Kuma (球磨郡, Kuma-gun) is a district located in Kumamoto Prefecture, Japan.

In 2003 the district had an estimated population of 64,552 and a density of 48.64 persons per square kilometer. The total area is 1,327.16 km^{2}.

==Economy==
Kuma District is noted for its many shōchū distilleries.

==Culture==
A local tradition in Kuma District (as well as other neighboring areas in Kumamoto Prefecture) is the sakazuki (さかずき). At social settings such as a party one presents one's empty cup to a friend to hold, into which one then pours some beverage for the friend to drink. After the friend finishes the drink he returns the glass and fills it with more of the beverage.

===Language===
The local dialect is called Kuma-ben.
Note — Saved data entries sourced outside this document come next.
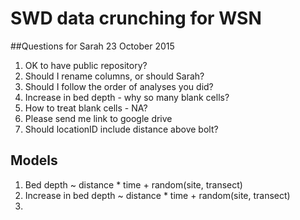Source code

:# SWD data crunching for WSN

##Questions for Sarah
23 October 2015

1. OK to have public repository?
2. Should I rename columns, or should Sarah?
3. Should I follow the order of analyses you did?
4. Increase in bed depth - why so many blank cells?
5. How to treat blank cells - NA?
6. Please send me link to google drive
7. Should locationID include distance above bolt?

## Models

1. Bed depth ~ distance * time + random(site, transect)
2. Increase in bed depth ~ distance * time + random(site, transect)
3. 
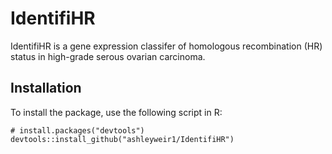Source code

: # IdentifiHR
IdentifiHR is a gene expression classifer of homologous recombination (HR) status in high-grade serous ovarian carcinoma.

## Installation 

To install the package, use the following script in R:

```
# install.packages("devtools")
devtools::install_github("ashleyweir1/IdentifiHR")
```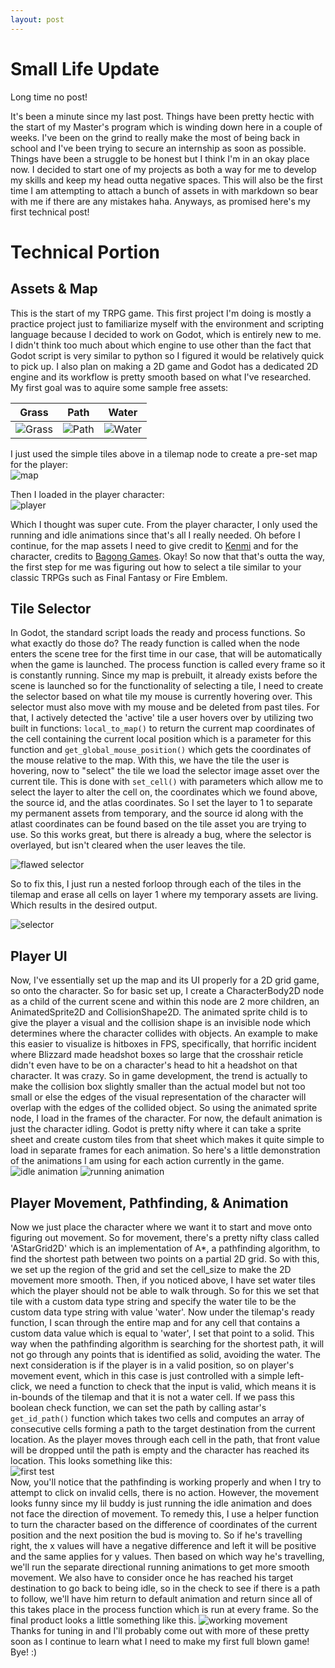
 ```yaml
---
layout: post
--- 
```


# Small Life Update

Long time no post!

It's been a minute since my last post. Things have been pretty hectic with
the start of my Master's program which is winding down here in a couple of weeks.
I've been on the grind to really make the most of being back in school and I've been
trying to secure an internship as soon as possible. Things have been a struggle to be
honest but I think I'm in an okay place now. I decided to start one of my projects
as both a way for me to develop my skills and keep my head outta negative spaces. 
This will also be the first time I am attempting to attach a bunch of assets in with
markdown so bear with me if there are any mistakes haha.
Anyways, as promised here's my first technical post!   
   
# Technical Portion   
## Assets & Map   
This is the start of my TRPG game. This first project I'm doing is mostly a practice
project just to familiarize myself with the environment and scripting language
because I decided to work on Godot, which is entirely new to me. I didn't think too
much about which engine to use other than the fact that Godot script is very similar
to python so I figured it would be relatively quick to pick up. I also plan on
making a 2D game and Godot has a dedicated 2D engine and its workflow is pretty
smooth based on what I've researched.   
My first goal was to aquire some sample free assets:   
   
|   Grass   |   Path    |   Water   |
| :--------: | :--------: | :--------: |
| ![Grass](../../../assets/img/projects/practice_game/Grass_Middle.png)|![Path](../../../assets/img/projects/practice_game/Path_Middle.png)|![Water](../../../assets/img/projects/practice_game/Water_Middle.png)|   
   
I just used the simple tiles above in a tilemap node to create a pre-set map for the player:   
![map](../../../assets/img/projects/practice_game/sample_map.png)   
   
Then I loaded in the player character:   
![player](https://img.itch.zone/aW1hZ2UvMjM4Mjk0My8xNDEwODEyMy5naWY=/original/3zgiGR.gif)   
   
Which I thought was super cute. From the player character, I only used the running and idle
animations since that's all I really needed. Oh before I continue, for the map assets I need
to give credit to [Kenmi](https://kenmi-art.itch.io/) and for the character, credits to 
[Bagong Games](https://bagong-games.itch.io/). Okay! So now that that's outta the way, the first
step for me was figuring out how to select a tile similar to your classic TRPGs such as Final
Fantasy or Fire Emblem.   
## Tile Selector   
In Godot, the standard script loads the ready and process functions. So what
exactly do those do? The ready function is called when the node enters the scene tree for the first time
in our case, that will be automatically when the game is launched. The process function is called every
frame so it is constantly running. Since my map is prebuilt, it already exists before the scene is launched
so for the functionality of selecting a tile, I need to create the selector based on what tile my
mouse is currently hovering over. This selector must also move with my mouse and be deleted from past
tiles. For that, I actively detected the 'active' tile a user hovers over by utilizing two built in functions:
`local_to_map()` to return the current map coordinates of the cell containing the current local position which is
a parameter for this function and `get_global_mouse_position()` which gets the coordinates of the mouse relative
to the map. With this, we have the tile the user is hovering, now to "select" the tile we load the
selector image asset over the current tile. This is done with `set_cell()` with parameters which allow me
to select the layer to alter the cell on, the coordinates which we found above, the source id, and the atlas coordinates.
So I set the layer to 1 to separate my permanent assets from temporary, and the source id along with the atlast
coordinates can be found based on the tile asset you are trying to use. So this works great, but there is already
a bug, where the selector is overlayed, but isn't cleared when the user leaves the tile.   
   
![flawed selector](../../../assets/img/projects/practice_game/flawed.gif)   
   
So to fix this, I just run a nested forloop through each of the tiles in the tilemap and erase all cells on layer 1
where my temporary assets are living. Which results in the desired output.   
   
![selector](../../../assets/img/projects/practice_game/working.gif)   
   
## Player UI   
Now, I've essentially set up the map and its UI properly for a 2D grid game, so onto the character. So for basic set up, 
I create a CharacterBody2D node as a child of the current scene and within this node are 2 more children, an AnimatedSprite2D and CollisionShape2D. The animated sprite child is to give the player a visual and the collision shape is an invisible node which determines
where the character collides with objects. An example to make this easier to visualize is hitboxes in FPS, specifically,
that horrific incident where Blizzard made headshot boxes so large that the crosshair reticle didn't even have to be
on a character's head to hit a headshot on that character. It was crazy. So in game development, the trend is actually to
make the collision box slightly smaller than the actual model but not too small or else the edges of the visual representation
of the character will overlap with the edges of the collided object. So using the animated sprite node, I load in the frames
of the character. For now, the default animation is just the character idling. Godot is pretty nifty where it can take a sprite
sheet and create custom tiles from that sheet which makes it quite simple to load in separate frames for each animation. So
here's a little demonstration of the animations I am using for each action currently in the game.   
![idle animation](../../../assets/img/projects/practice_game/idle.gif)
![running animation](../../../assets/img/projects/practice_game/running.gif)   
## Player Movement, Pathfinding, & Animation   
Now we just place the character where we want it to start and move onto figuring out movement. So for movement, there's a
pretty nifty class called 'AStarGrid2D' which is an implementation of A*, a pathfinding algorithm, to find the shortest path
between two points on a partial 2D grid. So with this, we set up the region of the grid and set the cell_size to make
the 2D movement more smooth. Then, if you noticed above, I have set water tiles which the player should not be able to
walk through. So for this we set that tile with a custom data type string and specify the water tile to be the custom
data type string with value 'water'. Now under the tilemap's ready function, I scan through the entire map and for any
cell that contains a custom data value which is equal to 'water', I set that point to a solid. This way when the pathfinding
algorithm is searching for the shortest path, it will not go through any points that is identified as solid, avoiding the water.
The next consideration is if the player is in a valid position, so on player's movement event, which in this case is just controlled
with a simple left-click, we need a function to check that the input is valid, which means it is in-bounds of the tilemap
and that it is not a water cell. If we pass this boolean check function, we can set the path by calling astar's `get_id_path()`
function which takes two cells and computes an array of consecutive cells forming a path to the target destination from the
current location. As the player moves through each cell in the path, that front value will be dropped until the path is empty
and the character has reached its location. This looks something like this:   
![first test](../../../assets/img/projects/practice_game/movement.gif)   
Now, you'll notice that the pathfinding is working properly and when I try to attempt to click on invalid cells, there is no action.
However, the movement looks funny since my lil buddy is just running the idle animation and does not face the direction of movement.
To remedy this, I use a helper function to turn the character based on the difference of coordinates of the current position and the
next position the bud is moving to. So if he's travelling right, the x values will have a negative difference and left it will be positive
and the same applies for y values. Then based on which way he's travelling, we'll run the separate directional running animations
to get more smooth movement. We also have to consider once he has reached his target destination to go back to being idle,
so in the check to see if there is a path to follow, we'll have him return to default animation and return since all of this takes
place in the process function which is run at every frame. So the final product looks a little something like this.
![working movement](../../../assets/img/projects/practice_game/working_movement.gif)   
Thanks for tuning in and I'll probably come out with more of these pretty soon as I continue to learn what I need to make my first
full blown game! Bye! :)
For example, the Japanese word for hot (熱い) is pronounced "atsui" in standard Japanese, but "ats-ka" or "nuka" in Kuma-ben.

==Towns and villages==
- Asagiri
- Nishiki
- Taragi
- Yunomae
- Itsuki
- Kuma
- Mizukami
- Sagara
- Yamae

==Merger==
- On April 1, 2003 the town of Menda, and the villages of Fukada, Ōkaharu, Sue and Ue merged to form the new town of Asagiri.